Tailoring Porous Degradable Biomaterials for Guided Tissue Regeneration in Regenerative Endodontics

Regenerative Endodontics (RE) is a biologically based procedure to create a new pulp-dentin complex (PDC) in the root canal system (FIG. 13). RE applies principles of regenerative medicine and tissue engineering, utilizing a combination of stem cells, 3-D scaffolds, and growth factors. The spatial control of regenerating tissue is currently a major challenge in RE. The purpose of this study was to develop a biodegradable directional porous scaffold that can address this challenge. This feature supports directional cell penetration and helps regain cellular organization as seen in native PDC.

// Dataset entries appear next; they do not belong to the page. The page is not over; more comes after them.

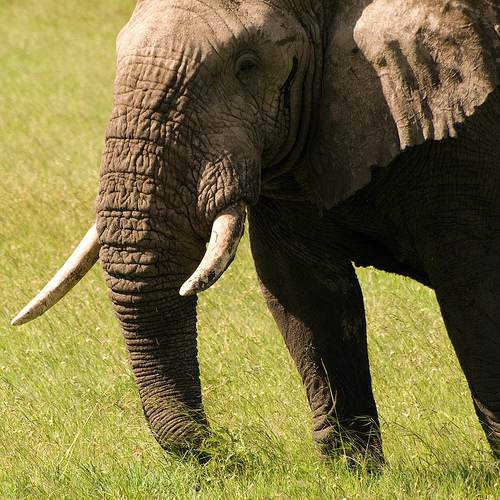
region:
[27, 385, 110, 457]
the grass is green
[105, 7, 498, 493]
the elephant is standing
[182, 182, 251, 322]
the elephant has ivory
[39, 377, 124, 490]
the grass is long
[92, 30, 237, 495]
the nose is long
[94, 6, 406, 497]
the elephant has wrinkles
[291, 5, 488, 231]
the ears are big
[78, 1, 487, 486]
the elephant is gray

Solvent casting processes were used to develop a poly (lactic-co-glycolic) acid (PLGA) based scaffold. PLGA was solvated in dimethyl sulfoxide (DMSO) at 12% and 20% (w/v) to create two scaffolds having two distinct pore morphologies. A third scaffold was created by laminating the two aforementioned scaffolds together with DMSO. Pore morphology was assessed via scanning electron microscope and confocal microscopy (FIG. 14). Cytocompatibility was evaluated by seeding dental pulp stem cells (DPSC) for 14 days onto the scaffolds. Laser scanning confocal microscopy was used to analyze cell survival, proliferation, and penetration.

Scaffold thicknesses were 115±30 μm for 12% PLGA, 169±8 μm for 20% PLGA, and 277±15 μm for the combination. The scaffolds had continuous microchannels that reduced in diameter from one side to the other, from 80 to 10 μm and from 10 to 5 μm, for the individual 12% and 20% scaffolds respectively. DPSC survived and proliferated on all the scaffold surfaces and penetrated through the entire thickness of the 12% side of the scaffold in 14 days (FIG. 15, FIG. 18, and FIG. 19). The 20% scaffold predominantly showed cell proliferation on the surface with minimum penetration (FIG. 16, FIG. 18, and FIG. 19). Furthermore, the 12% PLGA scaffold showed more degradation over time than the 20% PLGA scaffold (FIG. 17).

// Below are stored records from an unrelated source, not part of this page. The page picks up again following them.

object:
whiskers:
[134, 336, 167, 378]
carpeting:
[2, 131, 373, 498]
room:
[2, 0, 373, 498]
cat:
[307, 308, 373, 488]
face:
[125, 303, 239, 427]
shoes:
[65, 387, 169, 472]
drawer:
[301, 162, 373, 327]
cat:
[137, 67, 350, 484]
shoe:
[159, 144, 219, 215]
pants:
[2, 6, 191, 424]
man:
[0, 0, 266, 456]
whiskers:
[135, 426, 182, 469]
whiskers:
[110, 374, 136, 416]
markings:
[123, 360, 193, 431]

The 12% PLGA scaffold is suitable for regenerating dental pulp tissue because it allows cells to penetrate further into the scaffold. The 20% PLGA scaffold is suitable for regenerating the dentin layer because it allows cells to grow in multiple layers on its surface without significant penetration. The laminated scaffold can be used as an adjunct to current RE techniques by providing spatial guidance to cells on the pulp side for their migration towards the dentin side, by preventing early cell invasion from the dentin side, by maintaining space for pulp regeneration, and by separating cells that have received ECM cues on the dentin side and those on the pulp side.

The disclosures of each and every patent, patent application, and publication cited herein are hereby incorporated herein by reference in their entirety. While this invention has been disclosed with reference to specific embodiments, it is apparent that other embodiments and variations of this invention may be devised by others skilled in the art without departing from the true spirit and scope of the invention. The appended claims are intended to be construed to include all such embodiments and equivalent variations.